Case 4: after multiple myeloma diagnosis is confirmed, the treatment is evaluated as SD after 8 courses of treatment by a VADT (vincristine + adriamycin + dexamethasone + thalidomide) regimen, is evaluated as PD after 2 courses of treatment by dexamethasone + thalidomide, is subsequently involved in clinical trials, the treatment is evaluated as VGPR after 4 courses of treatment by a CPT/placebo + thalidomide + dexamethasone regimen, and the treatment is evaluated as VGPR after 2 courses of treatment by mitoxantrone liposome + bortezomib + dexamethasone after disease progression.

Claims

1. Use of mitoxantrone liposome, bortezomib and dexamethasone in the preparation of a medicament for the treatment of multiple myeloma.

2. Use of mitoxantrone liposomes in the manufacture of a medicament for improving the therapeutic effect of bortezomib and dexamethasone in the treatment of multiple myeloma.

3. Use of bortezomib and dexamethasone in the preparation of a medicament for improving the therapeutic effect of mitoxantrone liposomes in the treatment of multiple myeloma.

4. The use of any one of claims 1-3, wherein the multiple myeloma is relapsed/refractory multiple myeloma.

5. The use of any one of claims 1-3, wherein the mitoxantrone liposome is a mitoxantrone hydrochloride liposome.
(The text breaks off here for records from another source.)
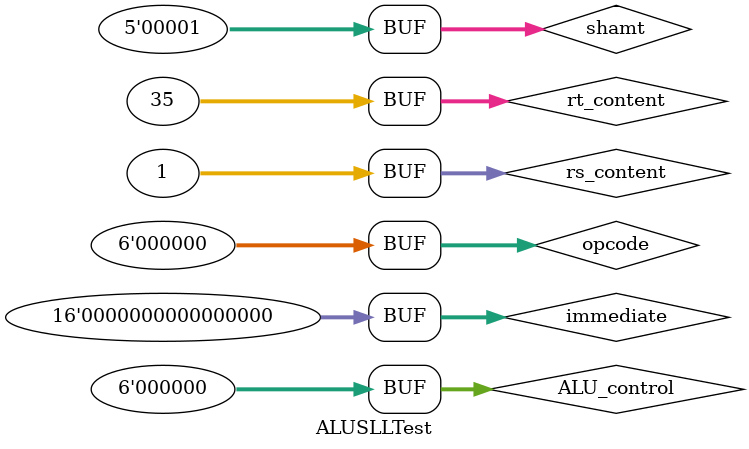
<source format=v>
`timescale 1ns / 1ps


module ALUSLLTest;

	// Inputs
	reg [5:0] opcode;
	reg [31:0] rs_content;
	reg [31:0] rt_content;
	reg [4:0] shamt;
	reg [5:0] ALU_control;
	reg [15:0] immediate;

	// Outputs
	wire [31:0] ALU_result;
	wire sig_branch;

	// Instantiate the Unit Under Test (UUT)
	ALU uut (
		.ALU_result(ALU_result), 
		.sig_branch(sig_branch), 
		.opcode(opcode), 
		.rs_content(rs_content), 
		.rt_content(rt_content), 
		.shamt(shamt), 
		.ALU_control(ALU_control), 
		.immediate(immediate)
	);

	initial begin
		// Initialize Inputs
		opcode = 0;
		rs_content = 0;
		rt_content = 0;
		shamt = 0;
		ALU_control = 0;
		immediate = 0;

		// Wait 100 ns for global reset to finish
		#100;
        
		opcode = 6'b000000;
        rs_content = 15;
        rt_content = 12;
        shamt = 1;
        ALU_control = 6'b000000;
        immediate = 0;
        #100;

        opcode = 6'b000000;
        rs_content = 23;
        rt_content = 22;
        shamt = 1;
        ALU_control = 6'b000000;
        immediate = 0;
        #100;

        opcode = 6'b000000;
        rs_content = 1;
        rt_content = 35;
        shamt = 1;
        ALU_control = 6'b000000;
        immediate = 0;
        #100;
	end
      
endmodule


</source>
6. The use as claimed in claim 5, wherein the mitoxantrone hydrochloride liposome has a particle size of 30 to 80 nm comprising: 1) Mitoxantrone, an active ingredient, which forms a poorly soluble precipitate with multivalent counter ions within the liposome, and 2) a phospholipid bilayer containing phospholipids with a phase transition temperature (Tm) above body temperature selected from phosphatidylcholine, hydrogenated soy lecithin, hydrogenated egg yolk lecithin, dipalmitoyl lecithin or distearyl lecithin or any combination thereof.

7. A pharmaceutical combination for use in the treatment of multiple myeloma, comprising mitoxantrone liposomes, bortezomib and dexamethasone.

8. The pharmaceutical combination of claim 7, wherein the multiple myeloma is relapsed/refractory multiple myeloma.

9. The pharmaceutical combination product of claim 7 or 8, wherein the mitoxantrone liposome is a mitoxantrone hydrochloride liposome.

10. The pharmaceutical combination product of claim 9, wherein the mitoxantrone hydrochloride liposome has a particle size of 30-80 nm comprising: 1) Mitoxantrone, an active ingredient, which forms a poorly soluble precipitate with multivalent counter ions within the liposome, and 2) a phospholipid bilayer containing phospholipids with a phase transition temperature (Tm) above body temperature selected from phosphatidylcholine, hydrogenated soy lecithin, hydrogenated egg yolk lecithin, dipalmitoyl lecithin or distearyl lecithin or any combination thereof.